今更説明の必要はないでしょうが、AQUAはTOYOTAのハイブリッド小型車(リッター35.4kmという燃費)で2011年12月に発売されました。エントリー価格が169万円と非常に戦略的な価格でハイブリッド・カーを世に出したわけです。(岩手県の工場で生産されています。)

そして、彼らがとったプロモーション戦略は「共成長マーケティング」、ずばり「CSV」そのものでした。

AQUA SOCIAL FES!!

彼らが実施したメインのプロモーションはテレビ広告でなく、「AQUA Social Fes!」という全国50ヶ所における「水」をテーマにした地域参加型イベントでした。新車=テレビで大量の広告、という図式ではなく地味で手がかかるローカルイベントでした。

Asfwebsite

この企画の意図に関して、トヨタマーケティングジャパンの折戸弘氏(マーケティングディレクター)は「下記のように語っています。

今回のキャンペーンを通じて、我々(企業)にとっては「ブランド思想を理解、共感して、選んで頂ける」ようになり、社会にとっては「よりよい自然や環境や未来がもたらされる」ようになり、個人にとっては「このキャンペーンに参加することで楽しめる」ようになれればと考えています。つまり、従来のように、一方が「提供する」「享受する」といった関係ではなく、それぞれが協業することで、三者がみんなWin-Winという関係で結ばれることが今回のキャンペーンの狙いです。
我々はこのキャンペーンを通じて、中長期的にアクアブランドへの共感を獲得していきたいと考えています。

出典:オルタナS

AQUAのコミュニケーションを担当した電通岸氏の話も刺激的です。この動画「フローからストックへ」の中で岸氏は「CSRではなくれっきとしたプロモーション」、「流れ消える広告ではなく、社会に蓄積されていくコトに、広告予算を使ってみる」とプレゼンテーションしています。また、Toyota、地方新聞社、地方自治体、NPO、生活者との共創についても言及しています。このブログで語っているエンゲージメント・マーケティングとマス・マーケティングとの比較の中で語っていることが実現されています。
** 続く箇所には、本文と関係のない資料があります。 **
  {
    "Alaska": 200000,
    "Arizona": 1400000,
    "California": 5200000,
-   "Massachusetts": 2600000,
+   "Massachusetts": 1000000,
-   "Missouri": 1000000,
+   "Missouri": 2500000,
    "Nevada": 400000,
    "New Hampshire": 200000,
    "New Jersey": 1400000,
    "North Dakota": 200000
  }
AQUAの2012年度における新車販売台数は28万2,660台とプリウスの28万929台を抜いて、日本No.1となりました。(2013年度はAQUA26万2,367台、プリウス25万3,711台で連続No.1に)

一方社会的課題の解決の成果は?下記動画にAQUA Social Fes!!の成果が記録されてます。
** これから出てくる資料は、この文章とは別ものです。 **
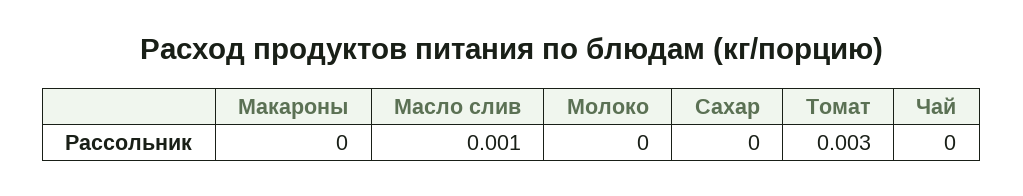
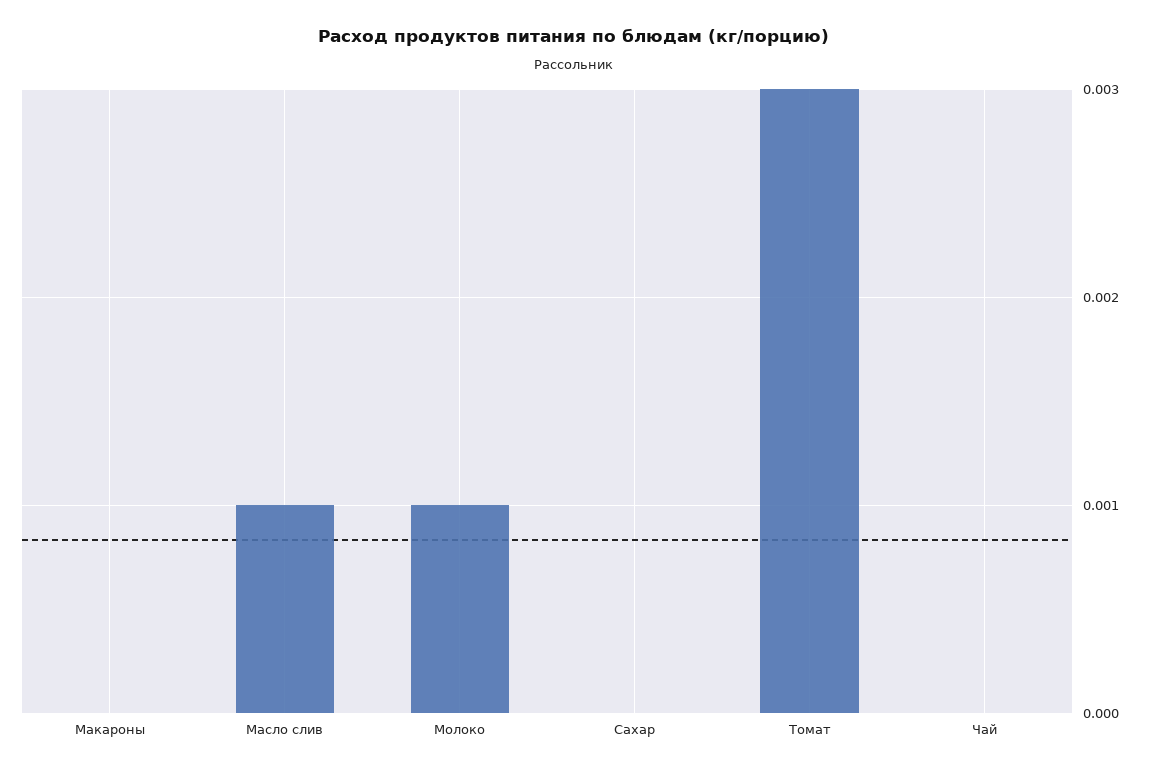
  {
    "Макароны": 0,
    "Масло слив": 0.001,
-   "Молоко": 0,
+   "Молоко": 0.001,
    "Сахар": 0,
    "Томат": 0.003,
    "Чай": 0
  }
また、「カンヌライオンズ 国際クリエイティビティ・フェスティバル2013」のメディア部門にてGOLDを受賞しました。

このように素晴らしい成果(経済効果+社会的課題の解決)を産み出した背景には、もちろんAQUA自体の素晴らしさがあるものの、震災後という「共感性」を重視する世相や車離れする若者という市況環境を鑑み、「共成長マーケティング」という共創を実現したアイデアにも大きな勝因があるものと思います。